── DATA FOR THIS TASK ──
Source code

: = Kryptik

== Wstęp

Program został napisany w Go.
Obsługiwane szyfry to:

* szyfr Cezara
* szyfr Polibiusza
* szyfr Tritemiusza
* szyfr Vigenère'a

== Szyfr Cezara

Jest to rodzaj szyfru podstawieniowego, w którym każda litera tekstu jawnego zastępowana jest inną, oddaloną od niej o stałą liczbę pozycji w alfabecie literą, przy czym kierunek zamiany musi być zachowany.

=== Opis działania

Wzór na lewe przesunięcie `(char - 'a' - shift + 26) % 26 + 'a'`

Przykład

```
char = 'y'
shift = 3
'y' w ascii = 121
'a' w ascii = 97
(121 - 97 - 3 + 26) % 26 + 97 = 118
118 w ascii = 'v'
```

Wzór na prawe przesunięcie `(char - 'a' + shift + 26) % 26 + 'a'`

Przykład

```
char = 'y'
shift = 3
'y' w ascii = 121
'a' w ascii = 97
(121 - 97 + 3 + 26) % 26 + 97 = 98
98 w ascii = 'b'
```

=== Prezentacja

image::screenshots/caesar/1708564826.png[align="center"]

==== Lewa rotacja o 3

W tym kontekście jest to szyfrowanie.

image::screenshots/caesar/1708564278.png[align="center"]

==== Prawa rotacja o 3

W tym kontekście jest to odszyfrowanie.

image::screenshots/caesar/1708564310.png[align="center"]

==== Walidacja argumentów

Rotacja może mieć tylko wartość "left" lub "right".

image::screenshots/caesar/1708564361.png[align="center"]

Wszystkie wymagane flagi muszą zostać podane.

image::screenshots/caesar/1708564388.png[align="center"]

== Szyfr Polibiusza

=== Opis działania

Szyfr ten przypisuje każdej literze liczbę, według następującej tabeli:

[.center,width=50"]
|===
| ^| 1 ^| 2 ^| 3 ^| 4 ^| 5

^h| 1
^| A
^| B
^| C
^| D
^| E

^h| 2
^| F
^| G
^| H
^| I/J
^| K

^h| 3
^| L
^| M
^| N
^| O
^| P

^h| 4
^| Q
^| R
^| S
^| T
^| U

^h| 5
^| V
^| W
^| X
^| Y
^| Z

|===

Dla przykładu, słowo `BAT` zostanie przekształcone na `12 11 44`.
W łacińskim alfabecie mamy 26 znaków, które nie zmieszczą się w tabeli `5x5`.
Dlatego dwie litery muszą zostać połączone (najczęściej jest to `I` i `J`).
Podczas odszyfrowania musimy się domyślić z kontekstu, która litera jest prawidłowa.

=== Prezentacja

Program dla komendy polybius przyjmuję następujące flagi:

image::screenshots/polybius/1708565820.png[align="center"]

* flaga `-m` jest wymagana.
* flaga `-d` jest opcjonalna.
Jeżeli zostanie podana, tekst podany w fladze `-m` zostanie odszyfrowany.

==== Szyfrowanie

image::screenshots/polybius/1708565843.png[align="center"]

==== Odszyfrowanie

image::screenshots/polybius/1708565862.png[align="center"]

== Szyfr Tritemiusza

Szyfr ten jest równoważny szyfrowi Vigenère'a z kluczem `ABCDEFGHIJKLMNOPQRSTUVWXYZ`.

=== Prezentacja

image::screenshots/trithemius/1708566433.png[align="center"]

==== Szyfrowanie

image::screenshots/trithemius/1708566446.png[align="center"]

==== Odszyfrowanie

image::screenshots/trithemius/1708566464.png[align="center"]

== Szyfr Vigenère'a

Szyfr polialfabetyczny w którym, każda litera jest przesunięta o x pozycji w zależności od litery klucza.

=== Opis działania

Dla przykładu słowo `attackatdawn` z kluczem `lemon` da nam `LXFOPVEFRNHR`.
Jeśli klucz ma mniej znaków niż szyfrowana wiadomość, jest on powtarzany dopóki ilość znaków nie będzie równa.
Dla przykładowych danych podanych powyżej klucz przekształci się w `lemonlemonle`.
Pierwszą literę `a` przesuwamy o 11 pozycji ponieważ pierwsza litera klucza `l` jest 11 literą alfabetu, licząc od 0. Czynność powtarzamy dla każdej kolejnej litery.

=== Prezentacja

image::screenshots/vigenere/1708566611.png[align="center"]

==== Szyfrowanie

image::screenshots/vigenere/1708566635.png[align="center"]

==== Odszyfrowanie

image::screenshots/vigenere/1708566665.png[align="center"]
───
── DATA FOR THIS TASK ──
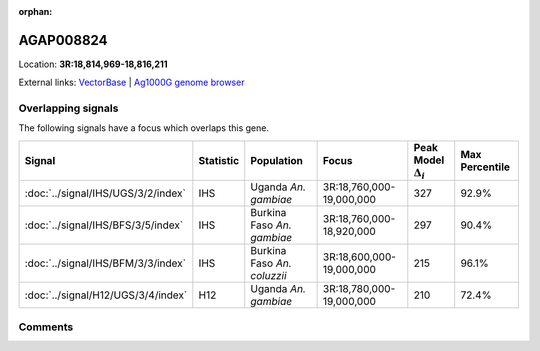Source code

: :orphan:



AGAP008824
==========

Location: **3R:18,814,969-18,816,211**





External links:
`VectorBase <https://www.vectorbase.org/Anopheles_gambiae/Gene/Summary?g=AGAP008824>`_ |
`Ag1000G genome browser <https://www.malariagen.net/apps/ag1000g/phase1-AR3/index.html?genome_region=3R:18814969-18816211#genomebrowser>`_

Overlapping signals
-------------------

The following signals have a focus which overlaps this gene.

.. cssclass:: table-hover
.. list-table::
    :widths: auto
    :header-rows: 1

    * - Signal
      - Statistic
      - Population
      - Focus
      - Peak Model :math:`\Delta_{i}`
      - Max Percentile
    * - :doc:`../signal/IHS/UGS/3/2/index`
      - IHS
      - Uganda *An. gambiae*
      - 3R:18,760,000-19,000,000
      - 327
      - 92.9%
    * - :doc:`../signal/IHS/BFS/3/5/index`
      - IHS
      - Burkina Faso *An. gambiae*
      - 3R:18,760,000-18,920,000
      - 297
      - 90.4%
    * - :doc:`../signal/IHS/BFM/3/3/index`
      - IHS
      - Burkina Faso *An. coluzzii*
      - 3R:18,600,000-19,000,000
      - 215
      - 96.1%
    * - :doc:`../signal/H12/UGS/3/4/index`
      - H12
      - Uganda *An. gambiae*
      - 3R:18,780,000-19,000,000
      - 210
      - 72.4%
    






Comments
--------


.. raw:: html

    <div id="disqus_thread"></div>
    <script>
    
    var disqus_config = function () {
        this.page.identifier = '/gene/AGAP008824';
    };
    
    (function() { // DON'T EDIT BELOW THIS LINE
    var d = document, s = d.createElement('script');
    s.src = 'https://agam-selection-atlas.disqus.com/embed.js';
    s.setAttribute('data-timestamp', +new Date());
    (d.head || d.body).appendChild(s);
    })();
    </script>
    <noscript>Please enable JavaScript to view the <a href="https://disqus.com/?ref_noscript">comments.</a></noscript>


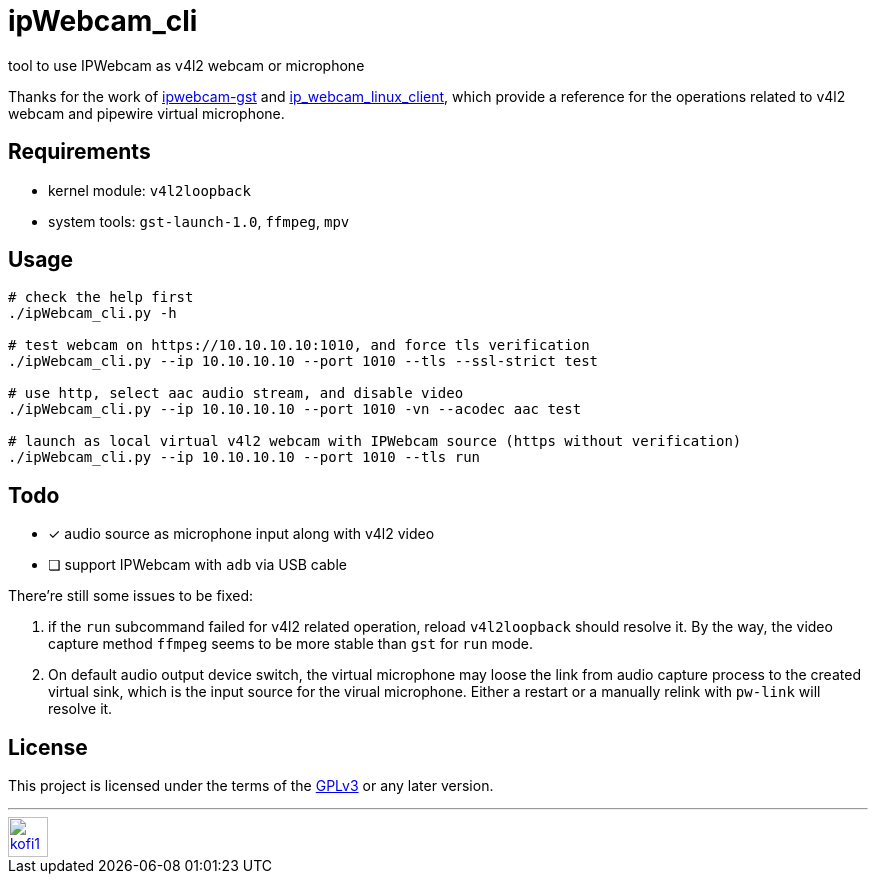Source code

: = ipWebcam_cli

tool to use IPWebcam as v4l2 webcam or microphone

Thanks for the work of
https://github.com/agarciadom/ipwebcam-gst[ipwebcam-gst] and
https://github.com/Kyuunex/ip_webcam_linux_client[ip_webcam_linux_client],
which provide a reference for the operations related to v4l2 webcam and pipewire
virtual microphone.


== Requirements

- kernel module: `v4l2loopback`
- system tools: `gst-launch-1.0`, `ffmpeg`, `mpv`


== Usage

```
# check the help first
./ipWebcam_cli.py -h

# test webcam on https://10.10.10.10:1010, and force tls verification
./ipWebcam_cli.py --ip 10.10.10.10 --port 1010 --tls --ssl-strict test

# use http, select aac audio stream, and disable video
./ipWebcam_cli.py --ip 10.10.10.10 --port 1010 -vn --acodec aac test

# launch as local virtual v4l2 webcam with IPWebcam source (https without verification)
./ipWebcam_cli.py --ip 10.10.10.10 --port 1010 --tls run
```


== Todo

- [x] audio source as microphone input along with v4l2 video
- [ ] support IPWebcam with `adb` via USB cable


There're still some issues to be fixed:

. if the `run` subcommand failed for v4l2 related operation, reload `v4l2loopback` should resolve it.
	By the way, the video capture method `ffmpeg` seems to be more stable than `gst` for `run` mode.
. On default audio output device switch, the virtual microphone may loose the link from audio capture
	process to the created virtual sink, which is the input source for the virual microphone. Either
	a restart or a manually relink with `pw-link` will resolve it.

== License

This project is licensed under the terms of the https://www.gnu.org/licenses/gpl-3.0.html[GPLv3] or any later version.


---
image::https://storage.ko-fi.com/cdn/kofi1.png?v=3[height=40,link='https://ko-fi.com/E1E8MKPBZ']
───
#### WHAT TO DO:
Determine the number of lines in the material above that include the word "flagi". Give that number and no other text.

#### WRITTEN SOLUTION:
2